If there is a message—or rather, a vibration—of the work, it is exactly this, a semiotic excess, an area of indistinction where matter no longer responds to the logic of representation but becomes pure ontological relation. It is in that wax—fallen, confused, no longer functional—that the residue does not signify, but insists on.

Your project draws inspiration from the figure of the Madonna della Salute. Can you tell us why you chose this reference and its genealogy? The choice of the candle seems to evoke the idea of the ephemeral—something destined to be consumed, leaving behind only a formless pile of wax. Can you explain why you chose to translate and materialize the project through this object?
The project draws inspiration from the figure of the Madonna della Salute because it’s an image that has accompanied me since childhood, though I’ve never experienced it in strictly religious terms. It has always struck me as a collective invocation device, a ritual gesture charged with precarity and reciprocity. Every November 21st, from the South to Venice, candles are lit, promises are made, bodies—one’s own and others’—are entrusted to an icon that is at once presence and threshold, figure and refuge.
This figure has a genealogy intertwined with the history of epidemics, care, and shared vulnerability. The Madonna della Salute is not a glorious or victorious saint, she is an image of collective survival, of residue, of negotiation between the living beings and the invisible. Achiropita was born from this—not as a devotional work, but as an attempt to question the matter of protection, what remains, what burns, what cannot be touched but must be crossed.
The choice of the candle as an object is not accidental. It is a body that consumes itself in order to be—that doesn’t leave a monument, but a residue. I was interested in this paradox, an object that lives in its own dying, that is not preserved but offered, that doesn’t assert but accompanies. The dripping wax, deforming, blending with human and non-human elements, becomes a threshold between the ritual gesture and the excess material, between the sacred and the relational.
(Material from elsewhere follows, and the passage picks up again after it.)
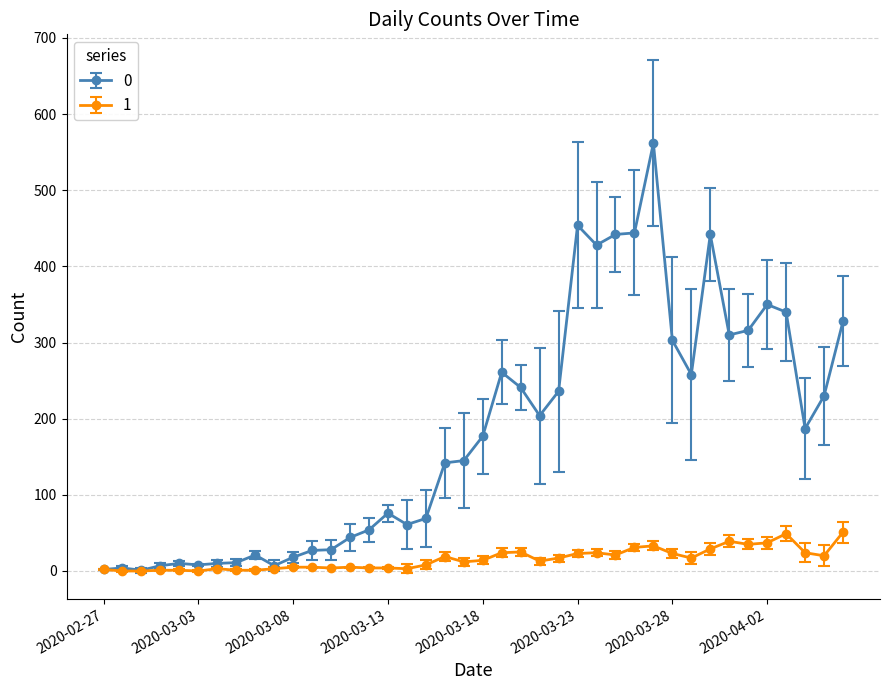

Rank the series by their average value, from highest to lowest.

0, 1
Translating the project into a candle was, for me, a way to materialize the act of trust—in combustion, in time, in transformation. It is not an object that wants to last, but one that wants to stay—as long as it can. And in its staying, to become a site of contact, of shared fragility, of memory not fixed but happened.
Bibliography
Albert, B., Kopenawa, D. (2023), Lo spirito della foresta, nottetempo, Milano.
Borgnino, E. (2022), Ecologie native, elèuthera, Milano.
Catrileo, A. (2019), Awkan epupillan mew: dos espíritus en divergencia, Pehuén Editores, Santiago.
Kohn, E. (2021), Come pensano le foreste, nottetempo, Milano.
Viveiros de Castro, E. (2013), La mirada del jaguar. Introducción al perspectivismo amerindio, Tinta Limón, Buenos Aires.